Reaction & Access Opps
Kaufman believes there’s no need for real-time feedback in people who can’t react in real-time, such as type 2s on oral meds. If there’s nothing to adjust, then what’s the point of viewing real-time CGM data? Now, I would argue that it’s beneficial for anyone to see what various foods do to your blood sugar in real-time, as there’s always something that can be adjusted. Heck, just having that knowledge gives you better insight into how you eat and manage your health. But who am I to argue with the likes of Fran Kaufman?
As to office training on CGMs, Kaufman says many docs feel that blind CGMs are more practical, because many practices just don’t have the resources to train patients on real-time devices.
“Convenience far outweighs the brownie points of real-time,” she said.
The American College of Clinical Endocrinologists (AACE) agrees, writing in their own CGM consensus guidelines, “Since professional CGM requires minimal training and setup time, it may be easier for patients to use than personal CGM.”

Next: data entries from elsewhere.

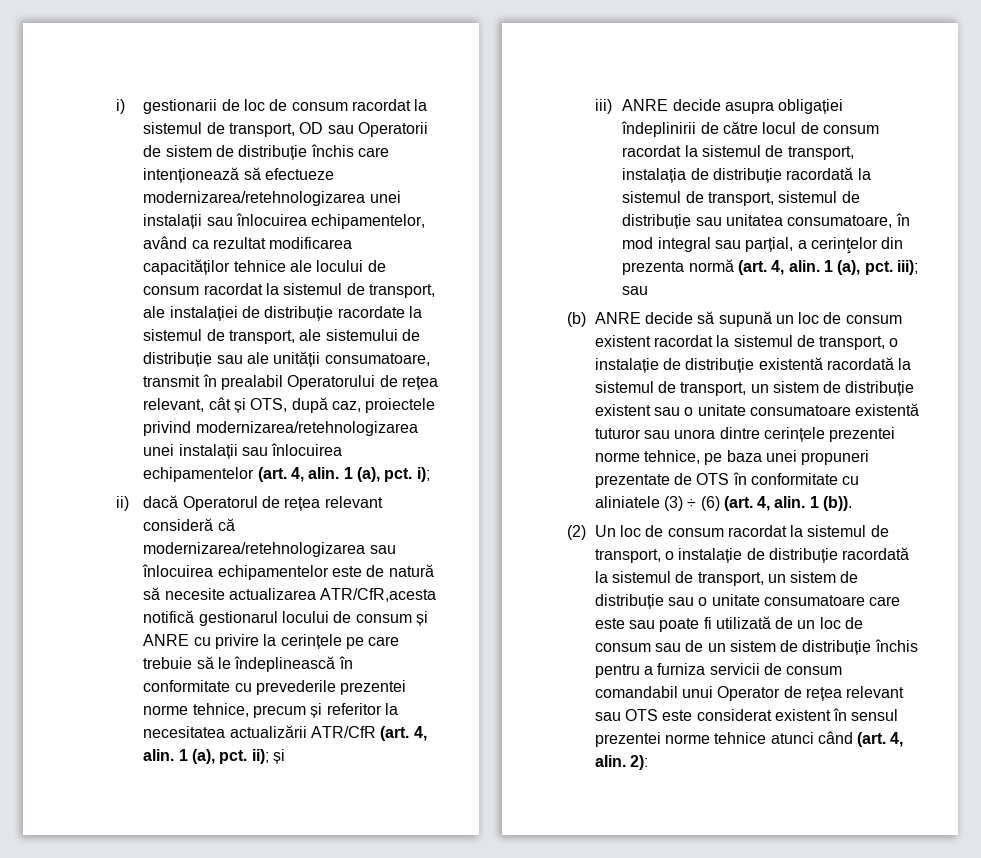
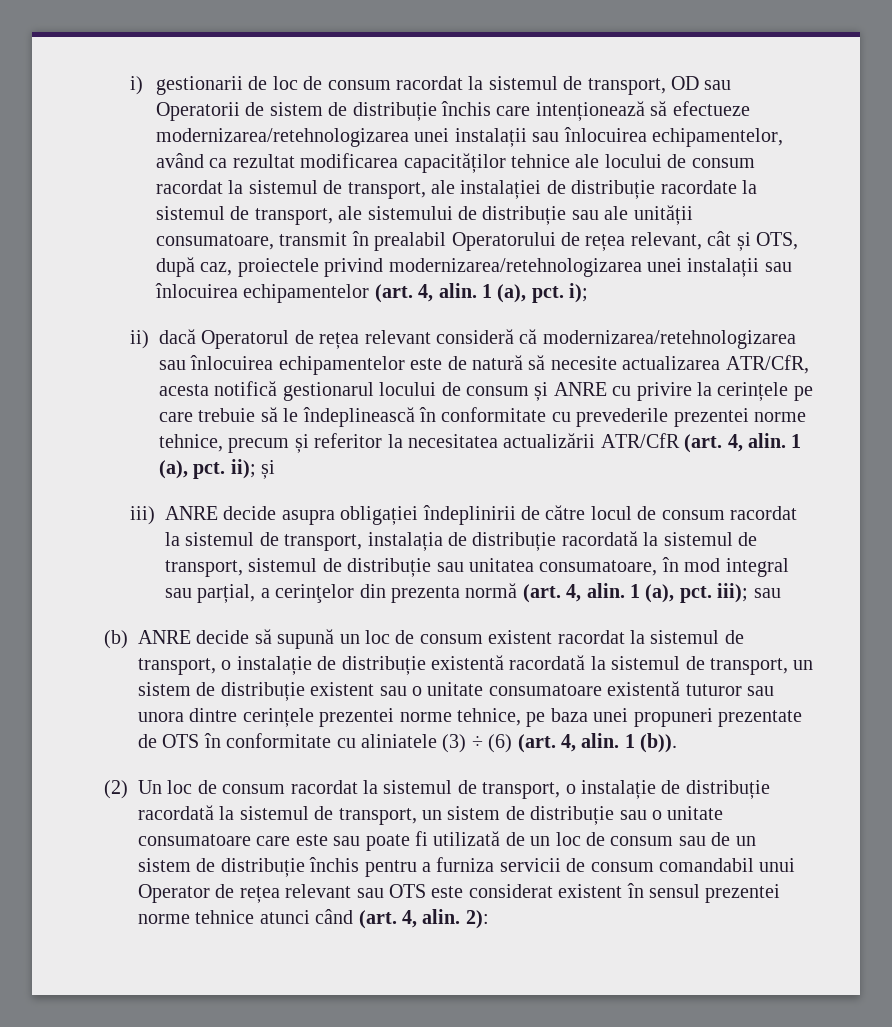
[320,588,437,602] ATR/CfR,acesta -> [725,355,809,374] [159,384,210,396] ATR/CfR, acesta

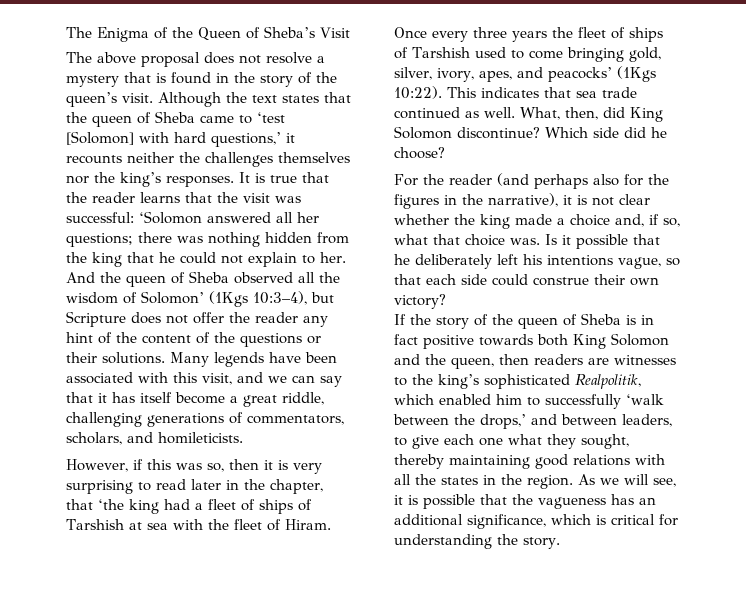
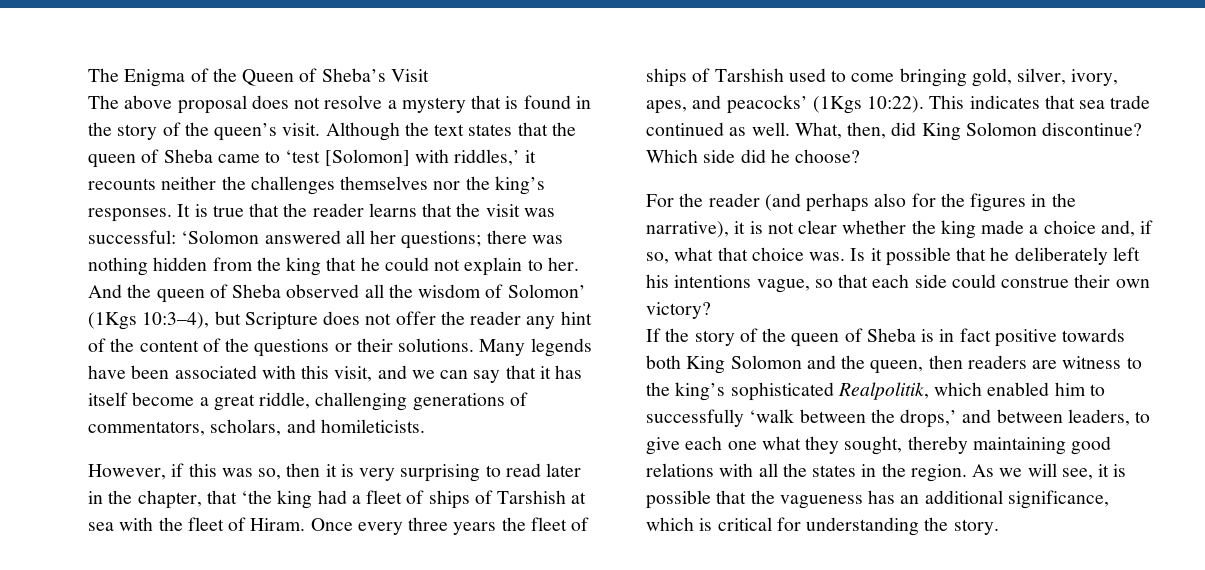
[174,132,281,147] hard questions,’ -> [454,149,521,166] riddles,’
[614,355,676,365] witnesses -> [1062,356,1122,369] witness

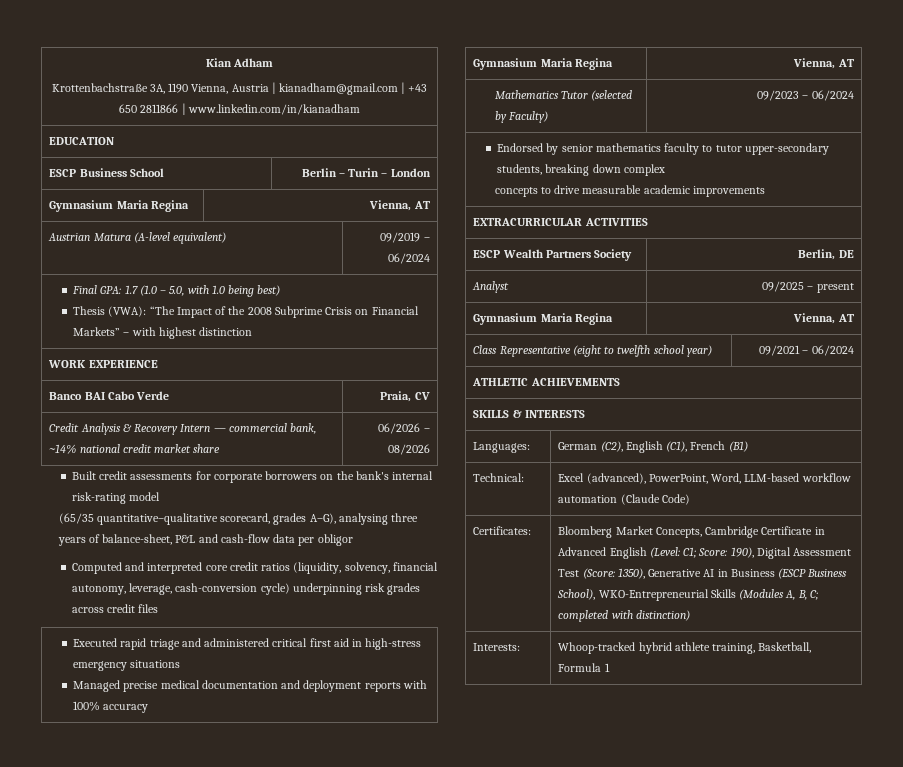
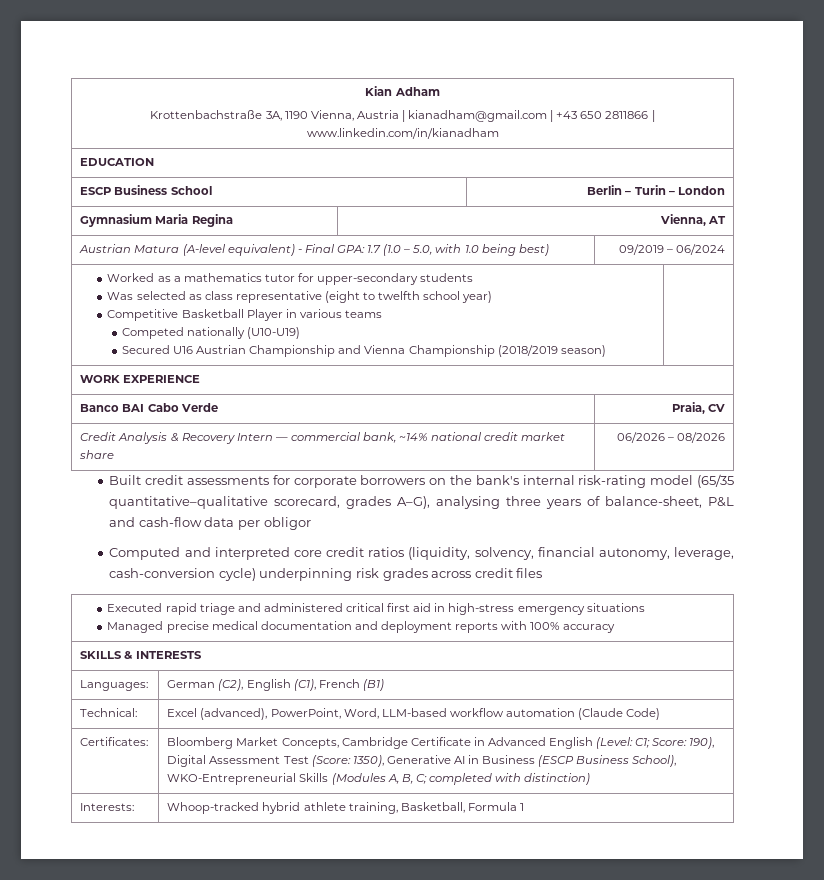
[380,232,430,243] [387,253,430,264] | 09/2019 – 06/2024 // -> [297,249,302,253] -
[73,306,419,318] [73,327,253,339] // Thesis (VWA): “The Impact of the 2008 Subprime Crisis on Financial Markets” – with highest distinction -> [618,244,725,255] [107,273,474,285] [107,291,493,303] [107,309,382,321] [121,327,301,339] [121,345,606,357] | 09/2019 – 06/2024 // Worked as a mathematics tutor for upper-secondary students // Was selected as class representative (eight to twelfth school year) // Competitive Basketball Player in various teams // Competed nationally (U10-U19) // Secured U16 Austrian Championship and Vienna Championship (2018/2019 season) |
(161, 496) // -> (694, 480) none
[473,58,613,70] [793,58,854,69] [494,90,633,101] [494,111,548,123] [757,90,854,101] [497,143,829,155] [497,164,665,176] [494,185,765,197] [473,218,648,226] [473,249,633,261] [798,249,854,260] [472,281,510,293] [762,281,854,293] [473,313,613,325] [793,313,854,324] [473,345,712,357] [759,345,854,356] [472,378,620,386] // Gymnasium Maria Regina | Vienna, AT // Mathematics Tutor (selected by Faculty) | 09/2023 – 06/2024 // Endorsed by senior mathematics faculty to tutor upper-secondary students, breaking down complex // concepts to drive measurable academic improvements // EXTRACURRICULAR ACTIVITIES // ESCP Wealth Partners Society | Berlin, DE // Analyst | 09/2025 – present // Gymnasium Maria Regina | Vienna, AT // Class Representative (eight to twelfth school year) | 09/2021 – 06/2024 // ATHLETIC ACHIEVEMENTS -> (616, 628) none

Of course, the CGM access issue can’t be ignored, as patients might not be able to afford or get insurance coverage of their own real-time personal CGM — especially for those with type 2 or on Medicare. Instead, they might opt for a short-term use of a professional CGM. Getting reimbursement to be part of Pro CGM studies at a doctor’s office, which Dexcom’s Pacelli says can range from $300 to $400, can be a much easier and more appealing than fight you’d have to put up, and the much larger bill you’d have to foot for a real-time personal CGM.
Still, it’s a new game now that Dexcom’s G4 Pro becomes the first FDA-cleared CGM that offers real-time functionality and be used in these clinical office settings. What will happen next? Will real-time Pro studies become the de facto standard, or will blind mice still rule the day?
It may depend on the doctor, so choose yours wisely.
Meanwhile, Ratner continues to disagree with those physicians who favor blind CGM use for ongoing diabetes treatment.
“In my mind the value of CGM is to provide the patient immediate feedback,” he said, rather than to provide information solely to the physician. He believes patients, doctors, and educators need to work together as a team.
“Physicians are no longer allowed to be paternalistic,” Ratner says. “It didn’t work 30 years ago, and it doesn’t work today.”